Again, I heard a rat, maybe the same rat I’d heard that morning. All New York buildings have rats. There had been rats on Sutton Place when I worked a crime at the Middlemarch, a huge fancy building, rich people, swimming pool, and rats. Fat ones. Well fed. Too fat to run. Fat people. Fat rats.

Here, I was shut up with the rats, and I could hear one, maybe more, scratching at the walls. I’d give it five more minutes, I said to myself. I found a cardboard box that was half open. When I scrabbled inside, it made me gag-mothballs, old newspaper, something I couldn’t identify that smelled like a dead animal. It was a fur hat.

There was a huge rusting metal trunk, the lettering-Simonova’s name-was in English and Russian. It was easy to get to, so I opened it.

Start at the top, I thought. I found a thick folder with papers in it, official stuff, old and yellow, and I set it aside. Maybe a will, I thought, maybe something important about the woman’s life.

It was like an archaeological dig, everything packed in layers. On top were two winter coats and boots with labels from Macy’s. There were copies of the New Yorker that dated back ten years. Underneath were books, huge tomes in Russian on socialism, economics, history.

Then more clothes. Fancy dress-up clothes, evening things, stuff she might have worn to go out, and hats, and shawls. Beneath these were some stage costumes-Robeson’s, I wondered?

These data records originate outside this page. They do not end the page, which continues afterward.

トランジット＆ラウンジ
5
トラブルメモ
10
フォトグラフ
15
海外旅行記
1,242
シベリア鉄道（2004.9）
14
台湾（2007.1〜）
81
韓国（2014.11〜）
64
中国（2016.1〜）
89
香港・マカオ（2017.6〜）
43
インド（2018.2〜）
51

I dug further. There were military uniforms, heavy rough pieces, brown, khaki, scratchy fabric, stiff with age, and with them thick leather belts and broken boots. Maybe her father had been in the war. I even found a Young Pioneer’s outfit, complete with shirt, shorts, red scarf, stinking of ancient kiddie sweat. I’d had one like it that I’d hated. In a cardboard hatbox, I found a little nest of children’s clothes with American labels. A little boy’s clothes.

At the bottom of the trunk were old Soviet magazines, including the famous issue of Soviet Life with the bear on the cover, along with copies of Pravda, Komsomolskaya Pravda, Izvestia.

I took out one brittle yellow paper and it crumbled into my hand. It was from October of 1962, the year of the Cuban Missile Crisis, when my own father, a young KGB agent, was stuck in New York. I had read his diary. In one of the newspapers now, mesmerized by the style of the propaganda, I read an article about Cuba. Russians loved their little socialist brother, the author had written. How stylish and handsome and brave were its barbudos, the bearded ones, how wonderful the music. That year, the top hit in Moscow was “Cuba My Love.”

I used my flashlight to read the papers. There were stories about Paul Robeson’s visit to Moscow, about the wild party in 1961, about his alleged suicide attempt and the CIA’s efforts to silence him.

There was more. Programs from Robeson’s performances, articles about his part in the Spanish Civil War, a thousand-page biography. It was as if Simonova had been trying to piece together his life, as if she had been an actress preparing for the part of his lover. I wondered if she had made it all up, a story she retailed to make herself important, a tale that had ensnared Lily.

Finally, I found a shoe box-B ONWIT T ELLER, the logo said-and I rummaged through it. There were glass baubles, red velvet flowers, gold bows. There was a small, flat box addressed to Lily. I put it in my pocket. Ready to leave, I turned off my flashlight.

Something hit me hard on the back of the neck. The pain was so intense I wanted to vomit. I could hear somebody behind me in the storage room breathing hard. I kicked out as hard as I could. I kicked again and again, fumbling at the same time for my gun. Remembered I’d left it in my car when I went into the hospital.